People sometimes say to me, “Wow, you guys travel a lot!” And it’s true that travel often brings out Dar’s good side. But…no matter how far we go, the bad side is never far away. Rearing Dar means always strategizing ways to keep the bad side from rearing its ugly head.

Dar often, often wants to sit in the car. Good news-bad news, right? On the one hand, I don’t have to deal with him constantly saying “Are we there yet?” and “I’m so bored.” (My other kid, who speaks, picks up the slack in that department.) On the other hand, half the time he really doesn’t want to leave the car. It changes what we do. We choose not to stop in certain places. When we do stop, we leave the car in shifts; my wife goes to the site with our NT kid, then I go to the site with our NT kid.

In some ways it’s like traveling with a baby. But remember how traveling got more fun when your neuro-typical baby grew into a child? Yeah, that’s not happening over here.

On the other end of the age issue, Dar, who will turn eight next month, is gradually growing into an age where his habit of approaching strangers is going to get more and more awkward. Right now, it usually seems cute when he lingers near people, when he sidles up to them in a body of water and splashes them, when he kisses or rubs their hands. That happened on Sunday, and now I can still say, “Uh, sorry, he has autism.” (Sunday I had occasion to say, “Lo siento, mi’ijo tiene autismo.”) And the stranger will almost always say “Oh, that’s okay, it’s really okay,” and I can tell they mean it. (I can also tell during the rare occasions when they don’t mean it.) But Dar will very soon reach an age where this behavior is a lot less adorable.

Sunday we drove to the Russian River, which is only about 75 minutes (the way I drive) from our home in Berkeley. Actually, we got lucky in that our chosen site on the river was relatively unoccupied. Dar could tee-tee-tee to his heart’s content!

Several times Dar started to walk back to the car. Ah, the treasured car. We managed to re-direct him to the river for a good hour.
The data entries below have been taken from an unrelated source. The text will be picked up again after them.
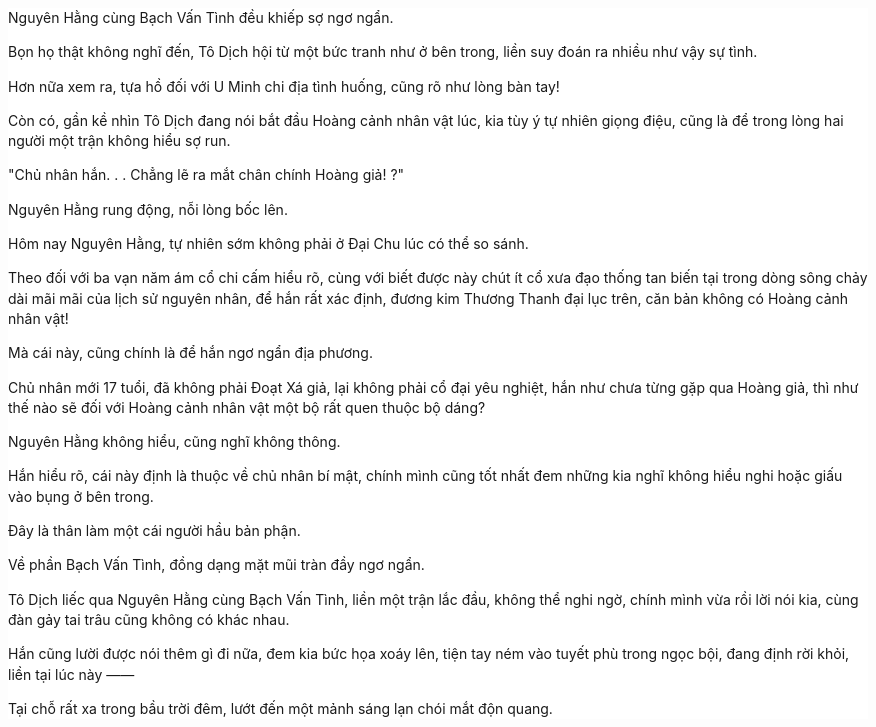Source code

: Nguyên Hằng cùng Bạch Vấn Tình đều khiếp sợ ngơ ngẩn.

Bọn họ thật không nghĩ đến, Tô Dịch hội từ một bức tranh như ở bên trong, liền suy đoán ra nhiều như vậy sự tình.

Hơn nữa xem ra, tựa hồ đối với U Minh chi địa tình huống, cũng rõ như lòng bàn tay!

Còn có, gần kề nhìn Tô Dịch đang nói bắt đầu Hoàng cảnh nhân vật lúc, kia tùy ý tự nhiên giọng điệu, cũng là để trong lòng hai người một trận không hiểu sợ run.

"Chủ nhân hắn. . . Chẳng lẽ ra mắt chân chính Hoàng giả! ?"

Nguyên Hằng rung động, nỗi lòng bốc lên.

Hôm nay Nguyên Hằng, tự nhiên sớm không phải ở Đại Chu lúc có thể so sánh.

Theo đối với ba vạn năm ám cổ chi cấm hiểu rõ, cùng với biết được này chút ít cổ xưa đạo thống tan biến tại trong dòng sông chảy dài mãi mãi của lịch sử nguyên nhân, để hắn rất xác định, đương kim Thương Thanh đại lục trên, căn bản không có Hoàng cảnh nhân vật!

Mà cái này, cũng chính là để hắn ngơ ngẩn địa phương.

Chủ nhân mới 17 tuổi, đã không phải Đoạt Xá giả, lại không phải cổ đại yêu nghiệt, hắn như chưa từng gặp qua Hoàng giả, thì như thế nào sẽ đối với Hoàng cảnh nhân vật một bộ rất quen thuộc bộ dáng?

Nguyên Hằng không hiểu, cũng nghĩ không thông.

Hắn hiểu rõ, cái này định là thuộc về chủ nhân bí mật, chính mình cũng tốt nhất đem những kia nghĩ không hiểu nghi hoặc giấu vào bụng ở bên trong.

Đây là thân làm một cái người hầu bản phận.

Về phần Bạch Vấn Tình, đồng dạng mặt mũi tràn đầy ngơ ngẩn.

Tô Dịch liếc qua Nguyên Hằng cùng Bạch Vấn Tình, liền một trận lắc đầu, không thể nghi ngờ, chính mình vừa rồi lời nói kia, cùng đàn gảy tai trâu cũng không có khác nhau.

Hắn cũng lười được nói thêm gì đi nữa, đem kia bức họa xoáy lên, tiện tay ném vào tuyết phù trong ngọc bội, đang định rời khỏi, liền tại lúc này ——

Tại chỗ rất xa trong bầu trời đêm, lướt đến một mảnh sáng lạn chói mắt độn quang.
A nice hour of feeling free.

Eventually Dar got bored of the river. He has recently acted the same way at Lake Anza and at Tomales Bay. He started screaming. Add that to the splashing of strangers, and…it was time to go.

I’ve told wifey: he likes waves. He wants to walk near cresting, undulating waves. He can do waves for days.
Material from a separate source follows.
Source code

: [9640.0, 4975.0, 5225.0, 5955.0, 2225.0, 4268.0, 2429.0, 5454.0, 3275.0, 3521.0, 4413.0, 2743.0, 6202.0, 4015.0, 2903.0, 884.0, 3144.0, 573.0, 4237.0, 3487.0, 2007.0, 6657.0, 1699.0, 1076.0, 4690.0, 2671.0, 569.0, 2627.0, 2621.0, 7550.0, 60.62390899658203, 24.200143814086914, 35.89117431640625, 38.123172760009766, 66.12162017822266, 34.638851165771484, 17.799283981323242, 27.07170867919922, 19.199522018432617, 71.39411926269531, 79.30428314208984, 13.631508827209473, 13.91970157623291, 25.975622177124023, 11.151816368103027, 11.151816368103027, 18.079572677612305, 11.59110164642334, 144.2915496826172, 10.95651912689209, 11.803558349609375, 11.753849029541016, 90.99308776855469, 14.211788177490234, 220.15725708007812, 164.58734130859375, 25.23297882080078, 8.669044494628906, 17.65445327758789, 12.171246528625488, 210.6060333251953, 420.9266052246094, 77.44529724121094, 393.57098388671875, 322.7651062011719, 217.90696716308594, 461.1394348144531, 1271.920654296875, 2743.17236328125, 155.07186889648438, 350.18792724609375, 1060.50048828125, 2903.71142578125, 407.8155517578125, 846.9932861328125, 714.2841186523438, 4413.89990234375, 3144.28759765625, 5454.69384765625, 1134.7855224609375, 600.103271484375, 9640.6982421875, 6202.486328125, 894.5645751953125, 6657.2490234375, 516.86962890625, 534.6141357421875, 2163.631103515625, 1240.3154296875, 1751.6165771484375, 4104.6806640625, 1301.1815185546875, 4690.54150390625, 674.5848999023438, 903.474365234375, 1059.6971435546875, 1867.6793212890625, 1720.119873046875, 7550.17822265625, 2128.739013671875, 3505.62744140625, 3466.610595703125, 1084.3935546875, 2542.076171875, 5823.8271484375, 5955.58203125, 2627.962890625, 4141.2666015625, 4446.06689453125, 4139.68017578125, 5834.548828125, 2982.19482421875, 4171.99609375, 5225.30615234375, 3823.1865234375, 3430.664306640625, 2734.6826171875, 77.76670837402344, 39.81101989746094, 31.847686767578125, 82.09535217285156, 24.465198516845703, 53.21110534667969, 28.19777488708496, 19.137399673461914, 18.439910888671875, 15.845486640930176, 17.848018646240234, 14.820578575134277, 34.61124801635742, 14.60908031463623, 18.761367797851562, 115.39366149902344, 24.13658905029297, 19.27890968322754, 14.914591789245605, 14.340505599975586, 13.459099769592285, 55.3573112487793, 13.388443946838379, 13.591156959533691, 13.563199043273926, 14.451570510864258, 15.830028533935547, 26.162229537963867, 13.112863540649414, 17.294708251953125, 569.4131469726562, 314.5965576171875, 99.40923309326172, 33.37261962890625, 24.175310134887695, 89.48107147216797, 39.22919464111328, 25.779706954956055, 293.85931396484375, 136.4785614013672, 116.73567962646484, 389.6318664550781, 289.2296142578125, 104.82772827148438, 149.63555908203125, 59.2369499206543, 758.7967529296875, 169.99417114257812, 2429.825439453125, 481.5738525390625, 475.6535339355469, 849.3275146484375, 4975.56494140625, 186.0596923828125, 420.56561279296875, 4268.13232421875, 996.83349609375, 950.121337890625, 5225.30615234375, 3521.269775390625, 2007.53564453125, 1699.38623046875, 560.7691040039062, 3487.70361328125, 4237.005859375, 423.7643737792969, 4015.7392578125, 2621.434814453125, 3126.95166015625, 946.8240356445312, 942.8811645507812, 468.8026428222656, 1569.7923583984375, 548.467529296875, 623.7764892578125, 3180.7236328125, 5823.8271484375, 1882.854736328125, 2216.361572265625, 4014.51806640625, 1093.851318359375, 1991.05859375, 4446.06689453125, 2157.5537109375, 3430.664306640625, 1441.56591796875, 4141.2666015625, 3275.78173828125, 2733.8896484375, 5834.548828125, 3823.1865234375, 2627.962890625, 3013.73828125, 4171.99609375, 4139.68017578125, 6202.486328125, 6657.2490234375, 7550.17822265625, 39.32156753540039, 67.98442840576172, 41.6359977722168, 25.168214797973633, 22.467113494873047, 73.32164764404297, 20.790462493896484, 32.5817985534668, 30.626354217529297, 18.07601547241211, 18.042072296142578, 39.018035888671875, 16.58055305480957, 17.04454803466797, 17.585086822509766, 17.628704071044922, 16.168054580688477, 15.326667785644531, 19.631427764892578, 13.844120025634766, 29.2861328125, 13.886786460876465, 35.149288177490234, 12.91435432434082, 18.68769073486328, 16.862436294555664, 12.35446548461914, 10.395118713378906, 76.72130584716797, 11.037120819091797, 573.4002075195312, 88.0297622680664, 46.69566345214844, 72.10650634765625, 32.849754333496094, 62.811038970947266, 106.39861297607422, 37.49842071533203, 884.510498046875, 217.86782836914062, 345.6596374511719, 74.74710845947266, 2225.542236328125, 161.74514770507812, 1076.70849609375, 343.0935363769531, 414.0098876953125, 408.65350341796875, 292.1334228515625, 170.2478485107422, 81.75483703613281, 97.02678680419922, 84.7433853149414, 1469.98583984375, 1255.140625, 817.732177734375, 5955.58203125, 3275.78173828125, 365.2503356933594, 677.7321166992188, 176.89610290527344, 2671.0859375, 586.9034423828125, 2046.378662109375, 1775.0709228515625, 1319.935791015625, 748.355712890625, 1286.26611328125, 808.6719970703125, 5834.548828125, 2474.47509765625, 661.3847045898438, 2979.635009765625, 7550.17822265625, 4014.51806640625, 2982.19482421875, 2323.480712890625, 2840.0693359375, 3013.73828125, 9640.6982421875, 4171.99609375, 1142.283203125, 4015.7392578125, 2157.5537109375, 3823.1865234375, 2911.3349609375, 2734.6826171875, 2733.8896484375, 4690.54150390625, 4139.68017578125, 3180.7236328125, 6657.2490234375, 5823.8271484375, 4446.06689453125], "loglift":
The Russian River is a lot like most other rivers: it eventually empties into an ocean. We drove to that ocean. And boy, does Goat Beach have waves. Actually, because of the beach’s unusual concave shape, it has some of the most dangerous waves in California. Signs tell you this.
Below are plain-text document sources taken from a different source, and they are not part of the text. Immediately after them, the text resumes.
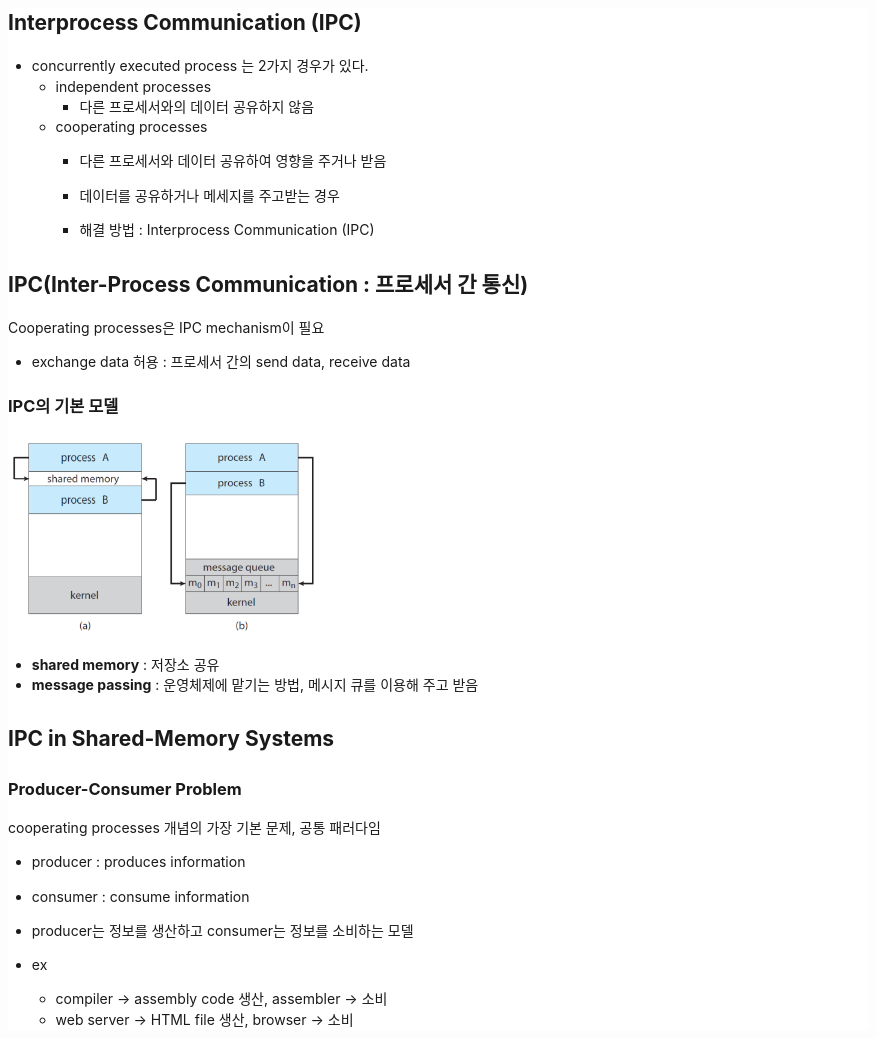 ## Interprocess Communication (IPC)
- concurrently executed process 는 2가지 경우가 있다.
  - independent processes
    - 다른 프로세서와의 데이터 공유하지 않음
  - cooperating processes
    - 다른 프로세서와 데이터 공유하여 영향을 주거나 받음
    - 데이터를 공유하거나 메세지를 주고받는 경우

    - 해결 방법 : Interprocess Communication (IPC)

## IPC(Inter-Process Communication : 프로세서 간 통신)
Cooperating processes은 IPC mechanism이 필요  
- exchange data 허용 : 프로세서 간의 send data, receive data  

### IPC의 기본 모델  
<img src="./img/CommunicationModel.png" height = 200px><br> 

- **shared memory** : 저장소 공유
- **message passing** : 운영체제에 맡기는 방법, 메시지 큐를 이용해 주고 받음

## IPC in Shared-Memory Systems 
### Producer-Consumer Problem
cooperating processes 개념의 가장 기본 문제, 공통 패러다임  
- producer : produces information  
- consumer : consume information  

- producer는 정보를 생산하고 consumer는 정보를 소비하는 모델

- ex
  - compiler &rarr; assembly code 생산, assembler &rarr; 소비
  - web server &rarr; HTML file 생산, browser &rarr; 소비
Dar loved it. We didn’t. We worried that Dar would get sucked away by the undertow. And this concern was compounded by another little problem. For whatever reason, Dar decided that he didn’t want a parent hovering over him. When I tried, he would take my hand and sit me down on the drier part of the sand. (Yes, we are lucky he can communicate at least that much.) He did the same thing with his mother.

So after I snapped a few greeting-card-worthy pics, we had to amscray. Sigh.

On our way home, we stopped in a house in Rohnert Park to see an old high school friend I hadn’t seen in ten years or so. I warned my friend that Dar could be disruptive. Friend was like, no problem, come on over!

My NT kid was happy to hang out and play his first-ever game of Candy Land. Not Dar. All he wanted to do was play with a sink and watch the water flow. Wifey was nice enough to watch him while I caught up with my old friend, but these are the moments that I feel terrible about. Eventually Dar soaked their bathroom with sink water. Wifey cleaned it up and took Dar into the car.

Did I say Dar loves being in the car? Not so much when he feels he’s being deprived of something. After being removed from the beach and then the sink, Dar turned our car into a scream-fest. Wifey texted that we needed to go. I had to wrap up with my friend after barely thirty minutes.

That’s the kinda stuff that doesn’t happen to parents of more neuro-typical seven-year-olds.

Can’t say today’s story has much of a lesson. We’re going to keep traveling, though. Because every so often, it makes all of us feel free.